━━━ INPUT ROWS

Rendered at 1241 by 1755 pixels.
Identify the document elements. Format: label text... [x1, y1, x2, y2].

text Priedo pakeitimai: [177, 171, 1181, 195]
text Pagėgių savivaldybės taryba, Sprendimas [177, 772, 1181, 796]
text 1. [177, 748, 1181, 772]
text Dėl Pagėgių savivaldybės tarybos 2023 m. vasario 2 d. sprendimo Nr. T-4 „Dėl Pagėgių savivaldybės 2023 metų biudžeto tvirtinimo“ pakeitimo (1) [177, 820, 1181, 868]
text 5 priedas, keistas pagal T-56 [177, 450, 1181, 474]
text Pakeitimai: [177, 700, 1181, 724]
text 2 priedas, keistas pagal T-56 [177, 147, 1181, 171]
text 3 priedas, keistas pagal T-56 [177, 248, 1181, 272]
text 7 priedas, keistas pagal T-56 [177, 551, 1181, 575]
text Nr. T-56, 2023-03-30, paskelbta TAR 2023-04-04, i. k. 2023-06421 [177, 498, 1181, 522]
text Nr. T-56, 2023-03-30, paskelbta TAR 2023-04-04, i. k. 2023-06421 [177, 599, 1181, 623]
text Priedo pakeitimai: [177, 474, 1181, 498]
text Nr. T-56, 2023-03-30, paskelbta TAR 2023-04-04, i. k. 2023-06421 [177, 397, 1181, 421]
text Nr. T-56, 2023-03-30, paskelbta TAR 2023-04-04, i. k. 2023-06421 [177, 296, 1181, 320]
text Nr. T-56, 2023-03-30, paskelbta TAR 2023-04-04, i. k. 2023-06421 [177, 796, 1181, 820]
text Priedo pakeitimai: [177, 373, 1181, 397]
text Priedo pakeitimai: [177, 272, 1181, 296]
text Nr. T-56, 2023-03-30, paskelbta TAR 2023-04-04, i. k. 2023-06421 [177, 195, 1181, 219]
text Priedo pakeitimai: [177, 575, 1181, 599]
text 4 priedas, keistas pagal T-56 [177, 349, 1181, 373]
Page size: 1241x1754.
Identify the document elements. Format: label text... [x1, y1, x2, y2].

━━━━━━
━━━ INPUT ROWS

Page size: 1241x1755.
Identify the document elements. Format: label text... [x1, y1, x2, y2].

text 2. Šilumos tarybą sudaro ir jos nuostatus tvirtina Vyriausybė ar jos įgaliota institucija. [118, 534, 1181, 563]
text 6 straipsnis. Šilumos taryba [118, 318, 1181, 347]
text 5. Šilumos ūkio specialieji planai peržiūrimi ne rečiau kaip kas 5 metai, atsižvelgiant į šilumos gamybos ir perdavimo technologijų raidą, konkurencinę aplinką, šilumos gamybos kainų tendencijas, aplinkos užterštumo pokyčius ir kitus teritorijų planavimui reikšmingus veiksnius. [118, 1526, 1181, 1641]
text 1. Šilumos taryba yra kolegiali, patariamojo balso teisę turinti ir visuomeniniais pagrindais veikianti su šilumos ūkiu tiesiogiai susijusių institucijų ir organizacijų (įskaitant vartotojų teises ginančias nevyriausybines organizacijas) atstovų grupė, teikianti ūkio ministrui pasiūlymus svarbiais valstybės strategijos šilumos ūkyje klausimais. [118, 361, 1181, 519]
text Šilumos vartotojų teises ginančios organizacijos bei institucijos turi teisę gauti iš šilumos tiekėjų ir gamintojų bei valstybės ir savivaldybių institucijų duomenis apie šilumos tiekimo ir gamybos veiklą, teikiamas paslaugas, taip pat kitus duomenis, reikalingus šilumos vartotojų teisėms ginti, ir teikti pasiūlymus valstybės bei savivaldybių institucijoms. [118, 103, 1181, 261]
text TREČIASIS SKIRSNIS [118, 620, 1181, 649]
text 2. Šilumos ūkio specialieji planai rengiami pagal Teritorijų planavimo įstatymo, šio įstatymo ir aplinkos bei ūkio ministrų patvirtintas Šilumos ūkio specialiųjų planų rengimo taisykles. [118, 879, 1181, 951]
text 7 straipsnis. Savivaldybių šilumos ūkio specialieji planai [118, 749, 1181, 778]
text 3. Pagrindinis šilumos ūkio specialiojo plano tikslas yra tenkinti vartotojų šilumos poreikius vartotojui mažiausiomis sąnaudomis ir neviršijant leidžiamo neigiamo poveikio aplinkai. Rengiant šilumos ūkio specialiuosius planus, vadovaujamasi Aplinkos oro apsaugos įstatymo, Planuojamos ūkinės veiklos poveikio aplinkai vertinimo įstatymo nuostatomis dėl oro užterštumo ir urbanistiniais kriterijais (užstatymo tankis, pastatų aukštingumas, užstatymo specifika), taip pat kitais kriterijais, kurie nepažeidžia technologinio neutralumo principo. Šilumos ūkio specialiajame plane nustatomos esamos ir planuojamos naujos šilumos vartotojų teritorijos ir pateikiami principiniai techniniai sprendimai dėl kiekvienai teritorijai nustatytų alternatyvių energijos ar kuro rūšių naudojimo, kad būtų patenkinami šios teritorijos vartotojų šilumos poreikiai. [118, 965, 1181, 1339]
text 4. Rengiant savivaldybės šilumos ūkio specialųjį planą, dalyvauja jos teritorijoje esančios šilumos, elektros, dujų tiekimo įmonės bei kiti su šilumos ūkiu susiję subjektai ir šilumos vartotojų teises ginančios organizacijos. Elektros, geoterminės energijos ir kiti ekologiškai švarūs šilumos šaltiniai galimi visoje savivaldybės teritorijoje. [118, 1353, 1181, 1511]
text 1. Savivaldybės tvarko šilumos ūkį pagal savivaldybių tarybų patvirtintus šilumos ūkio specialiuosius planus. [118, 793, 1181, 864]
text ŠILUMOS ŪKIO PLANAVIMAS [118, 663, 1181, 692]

━━━━━━

#### PROBLEM
Retype the data lines without any change, starting with the line that contains "text 2. Šilumos tarybą" and ending with the line that contains "text 1. Šilumos", both of those lines included.

#### TASK OUTPUT
text 2. Šilumos tarybą sudaro ir jos nuostatus tvirtina Vyriausybė ar jos įgaliota institucija. [118, 534, 1181, 563]
text 6 straipsnis. Šilumos taryba [118, 318, 1181, 347]
text 5. Šilumos ūkio specialieji planai peržiūrimi ne rečiau kaip kas 5 metai, atsižvelgiant į šilumos gamybos ir perdavimo technologijų raidą, konkurencinę aplinką, šilumos gamybos kainų tendencijas, aplinkos užterštumo pokyčius ir kitus teritorijų planavimui reikšmingus veiksnius. [118, 1526, 1181, 1641]
text 1. Šilumos taryba yra kolegiali, patariamojo balso teisę turinti ir visuomeniniais pagrindais veikianti su šilumos ūkiu tiesiogiai susijusių institucijų ir organizacijų (įskaitant vartotojų teises ginančias nevyriausybines organizacijas) atstovų grupė, teikianti ūkio ministrui pasiūlymus svarbiais valstybės strategijos šilumos ūkyje klausimais. [118, 361, 1181, 519]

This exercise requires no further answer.